Est-il possible au malade de Parkinson de garder son emploi ?
Dans la mesure où les symptômes ne s’aggravent pas, une personne atteinte de la maladie de Parkinson peut maintenir une vie professionnelle normale. Il est d’ailleurs conseillé au malade de travailler, comme cela lui permet de préserver son optimisme. Toutefois, si les conditions de travail génèrent du stress, cela risque de favoriser les symptômes de cette maladie.
Le malade peut-il conduire ?
Oui, il peut toujours prendre le volant lorsqu’il se rend sur son lieu de travail. Néanmoins, certains traitements peuvent mener à la somnolence.

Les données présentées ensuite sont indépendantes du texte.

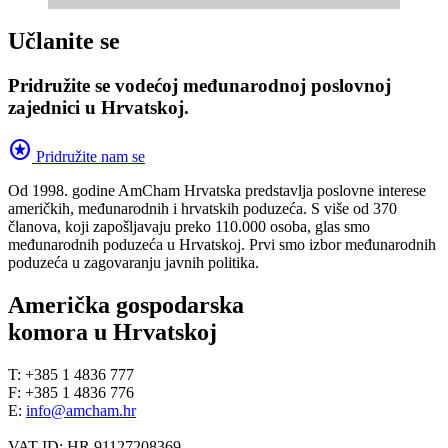
Učlanite se
Pridružite se vodećoj međunarodnoj poslovnoj
zajednici u Hrvatskoj.
stars
Pridružite nam se
Od 1998. godine AmCham Hrvatska predstavlja poslovne interese
američkih, međunarodnih i hrvatskih poduzeća. S više od 370
članova, koji zapošljavaju preko 110.000 osoba, glas smo
međunarodnih poduzeća u Hrvatskoj. Prvi smo izbor međunarodnih
poduzeća u zagovaranju javnih politika.
Američka gospodarska
komora u Hrvatskoj
T: +385 1 4836 777
F: +385 1 4836 776
E:
info@amcham.hr
VAT ID: HR 91127208369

Si des signes de sommeil se manifestent, il ne faut alors pas conduire sa voiture.
Offrir son aide au malade
Il est essentiel d’encourager le Parkinsonien à pratiquer des exercices, comme la marche répétée au cours d’une journée. Il faut surtout garder les habitudes du malade aussi longtemps que possible. Assurez-vous que son domicile soit bien adapté, qu’il ait des vêtements qui se portent facilement et des chaussures qui riment avec confort.

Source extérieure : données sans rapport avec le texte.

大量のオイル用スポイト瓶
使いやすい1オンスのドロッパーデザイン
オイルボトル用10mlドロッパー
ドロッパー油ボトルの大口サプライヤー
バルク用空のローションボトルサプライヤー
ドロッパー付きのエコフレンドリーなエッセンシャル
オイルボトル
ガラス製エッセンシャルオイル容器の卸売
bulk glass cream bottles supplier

Activité professionnelle et la maladie de parkinson
Être atteint de la maladie de Parkinson nécessite une toute autre organisation de vie, tant bien pour la personne concernée que pour son entourage. En effet, cette maladie neuro-dégénérative, qui touche principalement le système nerveux central, se caractérise par des mouvements lents et des tremblements. Des conditions qui ont une incidence inévitable sur la vie sociale et professionnelle des parkinsoniens.
Une maladie évolutive
Les symptômes du Parkinson évoluent lentement, d’où la difficulté d’avoir recours à un diagnostic précoce. En effet, contrairement aux idées reçues, la maladie de Parkinson ne concerne pas que les personnes âgées. Les caractéristiques évolutives de la maladie font penser que ce trouble neurologique s’installe bien avant la manifestation des premiers signes du Parkinson.
Ainsi, les symptômes du Parkinson ne sont pas invalidantes, il est conseillé de maintenir une activité, professionnelle ou sportive, afin de combattre efficacement les effets secondaires et le repli sur soi. Attention toutefois, à éviter des situations stressantes ou d’anxiétés, facteurs aggravants de la maladie du Parkinson.
Mener une vie professionnelle avec le Parkinson
La déclaration de la maladie du Parkinson à votre employeur n’est pas obligatoire, dans la mesure où le parkinsonien n’engendre aucun risque sur lui ou son environnement de travail. Ainsi, il est recommandé de faire un bilan personnel avec son médecin afin de diagnostiquer sa capacité physique ou morale. Le médecin du travail pourra ,en effet, conseiller un changement de poste ou une réadaptation des conditions de travail.
A savoir que si vous ne pouvez plus travailler, une retraite anticipée est envisageable quelque soit votre âge.